Following a 48-36 vote by team members at a Louisville Trader Joe’s store to unionize, the company is challenging the decision, claiming union representatives used fear and coercion to gain a favorable outcome.
According to the grocer’s filing with the National Labor Relations Board, union representatives “unlawfully interfered with the conduct of the election by repeatedly approaching and cornering crew members while they were working and while the polls were open, to intimidate crew members into voting for the union.”
The filing goes on to claim that members of Trader Joe’s United, the independent union of Trader Joe’s workers, “through its agents, officers, and representatives, unlawfully cornered and coerced and intimidated eligible voters by approaching crew members who were believed to support Trader Joe’s while they were working and directing those crew members not to vote.”
Trader Joe’s had joined union representatives at the bargaining table earlier this week following the Jan. 26 vote, but talks have since stalled. Trader Joe’s United laid out some of the discussion points on its Twitter page, with wages, benefits and paid time off being the main issues put forth.
According to a tweet from Trader Joe’s United, “We did have movement, and came to an agreement with our employer on a few issues such as jury duty leave.” However, the union claims the grocer did not believe the agreements should be applied to all unionized stores.
Workers at a Hadley, Mass., Trader Joe’s voted 45-31 last July to form a union and launch Trader Joe’s United.

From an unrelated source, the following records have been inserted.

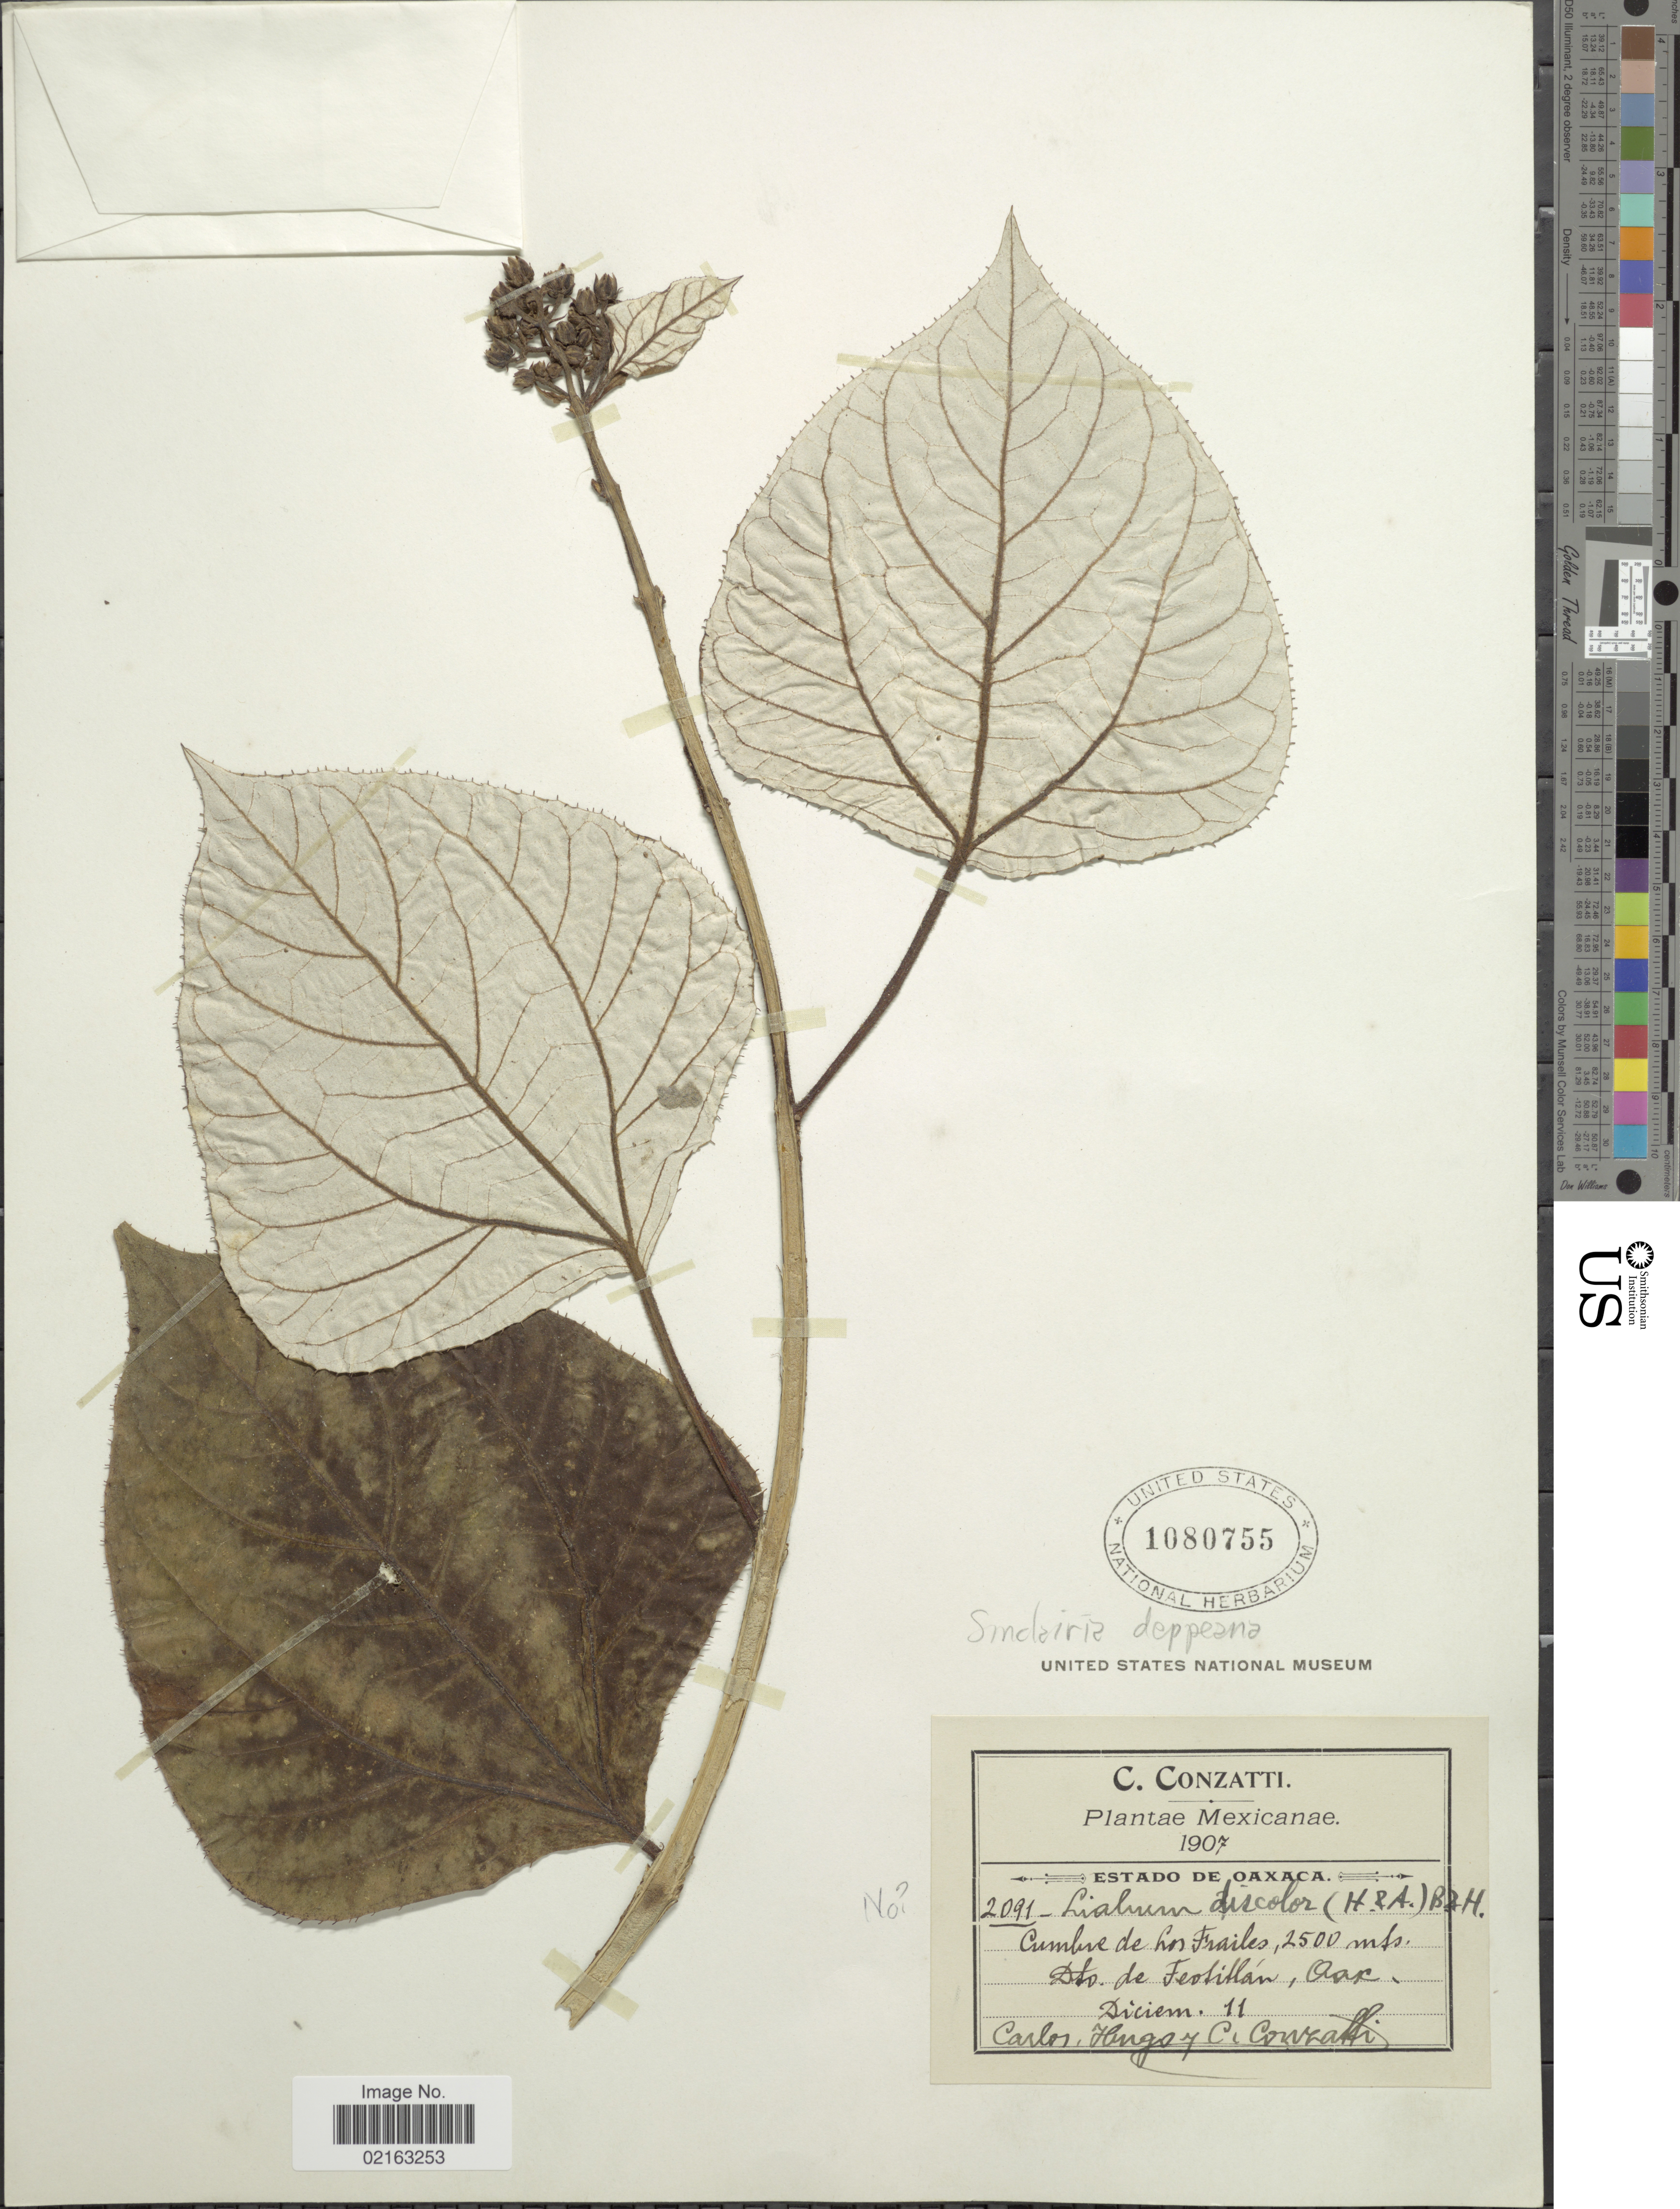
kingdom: Plantae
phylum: Tracheophyta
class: Magnoliopsida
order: Asterales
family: Asteraceae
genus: Sinclairia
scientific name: Sinclairia deppeana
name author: (Less.) Rydb.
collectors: C. Hugo & C. Conzatti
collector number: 2091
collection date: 1907-12-11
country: Mexico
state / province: Oaxaca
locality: Cumbre de Los Frailes. Dto. de Feotitlán, Oax.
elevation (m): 2500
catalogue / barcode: US 1080755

Employees at a Trader Joe’s location in Minneapolis also voted to join Trader Joe’s United last year by a vote of 55-5.
Trader Joe’s United rejected the grocer’s claims in a statement.
“It’s interesting that the company is claiming that we tainted the ‘laboratory’ conditions of the election when we have several unfair labor practice charges on file against Trader Joe’s for coercion, intimidation, threats, and surveillance in the weeks leading up to our election,” said Connor Hovey, an employee and organizer at the Louisville location. “We also think it’s interesting that a company with such a progressive image is going to such lengths to delay the results of a fair, democratic process.”
Trader Joe’s requested in its filing that the results of the union election be “set aside,” and unionization efforts will remain tabled until the National Labor Relations Board holds a hearing on the matter.
With more than 500 stores in 40-plus states, Monrovia, Calif.-based Trader Joe’s is No. 27 on The PG 100,Progressive Grocer’s 2022 list of the top food and consumables retailers in North America.